Bäcker, Metzger oder Konditoren – alle können etwas dazu beitragen, dass weniger Lebensmittel im Müll landen. Eine Möglichkeit sind Spenden an Tafeln oder andere caritative Zwecke. Doch darf man das so einfach? Was der Gesetzgeber dazu vorschreibt.

Die Kritik an den Millionen Tonnen an Lebensmitteln, die Tag für Tag im Abfall landen, obwohl sie noch essbare wären, wird lauter – genauso wie die Medienpräsenz des Themas. So bekommen auch Initiativen wie Foodsharing, Schnippeldiskos oder die Tafeln, die Lebensmittel an Bedürftige verteilen, immer mehr Unterstützung. Dennoch bleiben die Berge unter anderem an Brot und Brötchen , an Kuchen und auch an anderen Lebensmitteln groß, die nicht gegessen werden, sondern im Mülleimer landen.

Lebensmittelverschwendung beginnt allerdings nicht erst, wenn die fertigen Produkte zuhause bei den Einkäufern nicht gegessen werden, sondern schon viel früher: auf den Felder der Bauern, wenn sie krumme Gurken oder zu kleine Kartoffeln gar nicht erst ernten, weil die Verbraucher sie nicht kaufen würden, in Backstuben, wenn Bäckereien geplant "zu viel" herstellen und immer volle Regale haben, weil der Verbraucher immer ein breites Sortiment wünscht und dann wenn Händler Waren schon bei den kleinesten Mängeln aussortieren.

Lebensmittelspenden: Das gilt rechtlich

Dem Argument, dass der Verbraucher nur einwandfreie Produkte aus vollen Regalen kauft, widerstehen allerdings auch immer mehr Betriebe – auch aus dem Lebensmittelhandwerk – und organisieren Weiterverwertungen ihrer Produkte. Entweder wie viele Bäcker über den Verkauf von meist im Preis reduziertem "Brot vom Vortag" oder wie auch Konditoren und Metzger über Spenden der übriggebliebenen Waren an Tafeln oder andere caritative Einrichtungen. Aber dürfen die Firmen das eigentlich so einfach – was sagen Behörden und das Finanzamt dazu?
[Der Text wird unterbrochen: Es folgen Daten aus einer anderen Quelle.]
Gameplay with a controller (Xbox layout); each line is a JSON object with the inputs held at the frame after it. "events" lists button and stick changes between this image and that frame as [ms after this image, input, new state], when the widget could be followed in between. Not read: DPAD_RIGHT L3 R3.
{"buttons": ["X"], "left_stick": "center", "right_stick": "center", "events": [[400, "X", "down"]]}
Rechtlich gesehen gibt es dafür keine Hürden, denn verschenkten oder gespendeten Lebensmittel wurden ja unter den gleichen hygienischen Bedingungen hergestellt wie die regulär verkauften auch. Wichtig ist nur, dass die Betriebe beachten, dass auch kostenlos abgegebene Lebensmittel den gleichen kennzeichnungsrechtlichen Vorgaben entsprechen müssen, wie z. B. mit einer Allergenkennzeichnung.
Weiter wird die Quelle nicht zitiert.